Thursday, May 24, 2007

Corruption Still an Issue in Romania, TI Says


24 05 2007 Bucharest __ Romania needs to take action to revive the fight against corruption as the recent political crisis has affected the Balkan country’s efforts to tackle this problem, a report by Transparency International, TI, Romania, said on Thursday.

“Despite the fact that Romania became a member of the European Union, corruption remains at almost the same level,” Iuliana Cospanaru, of the Romanian branch of the international anti-corruption watchdog, said.

Cospanaru added that the activity of most anti-corruption institutions in the country had clearly been influenced by political developments.

The organization described the efforts of the government’s National Anti-corruption Department, DNA, as inconclusive.

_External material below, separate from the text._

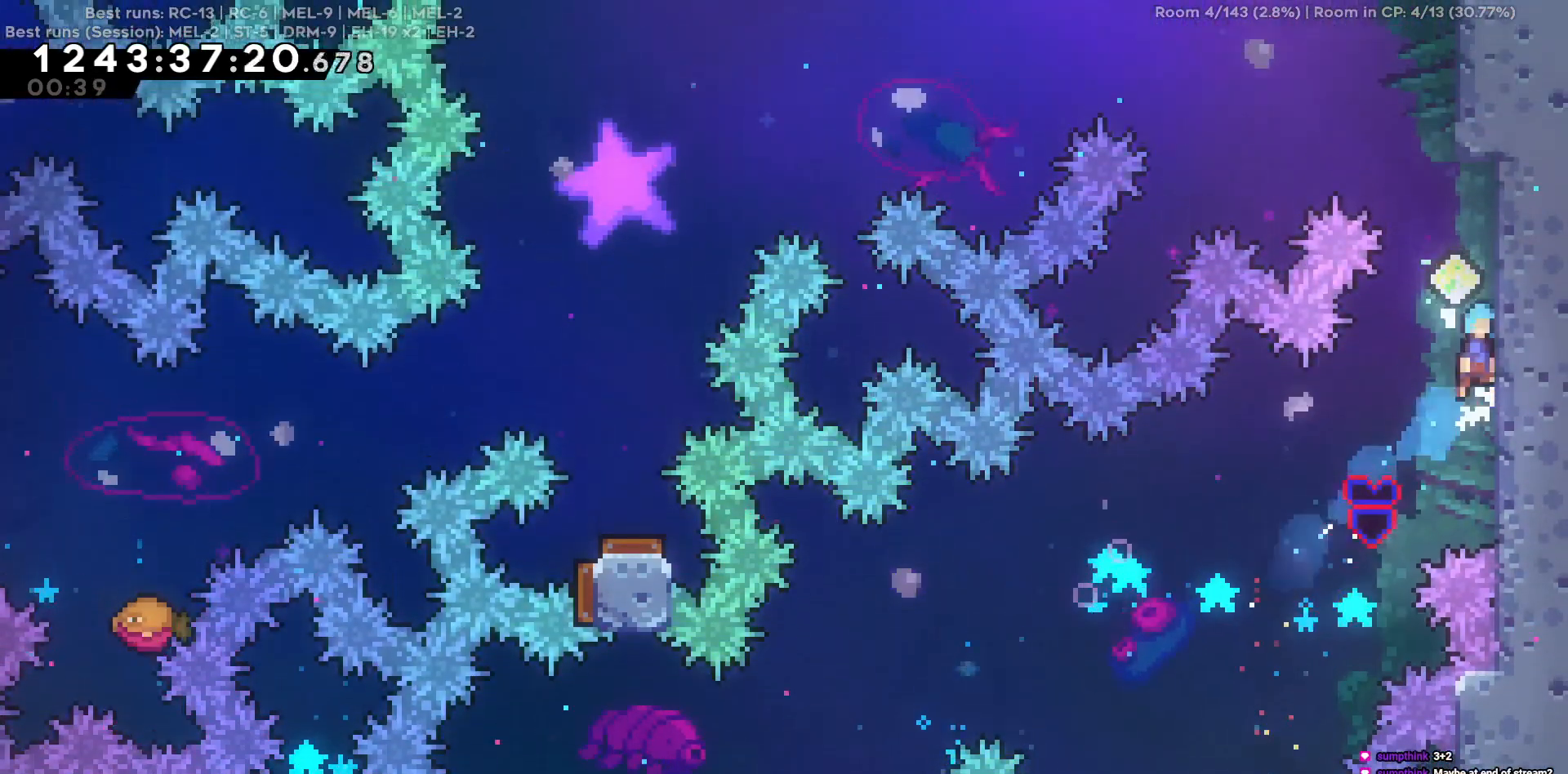
{"keys": [], "events": []}
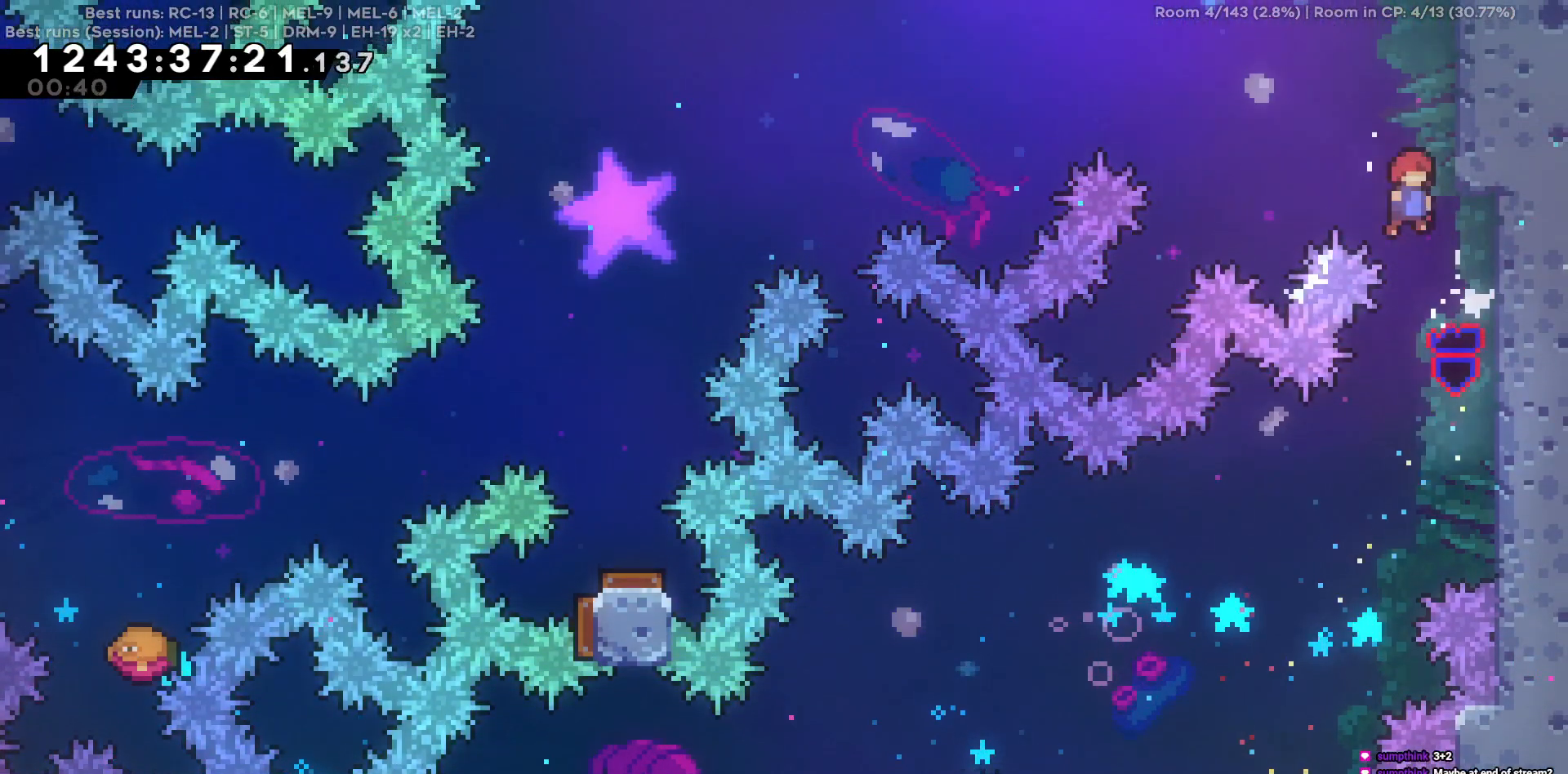
{"keys": ["a"], "events": [[50, "d", "down"], [434, "a", "down"], [434, "d", "up"]]}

Few officials have faced legal charges as a result of its work. In 2006, seven parliamentary deputies, one minister, two state secretaries, two presidents of local counsels, one DNA prosecutor and two mayors were investigated and indicted in 2006 on corruption charges.

Surveys show Romanians link most of their nation’s problems, from pot-holed streets to lack of foreign investment, to corruption, nepotism and red tape.

The reform drive has lost steam since EU accession in January, which was followed by deepening feuds among the major parties and a split in the ruling centrist coalition.

President Traian Basescu, who was suspended last month by parliament for alleged abuse of power, on May 19 survived a referendum on his impeachment.

According to Transparency International’s corruption perception index, despite some progress made since 2004, Romania remains the most corrupt country in the EU.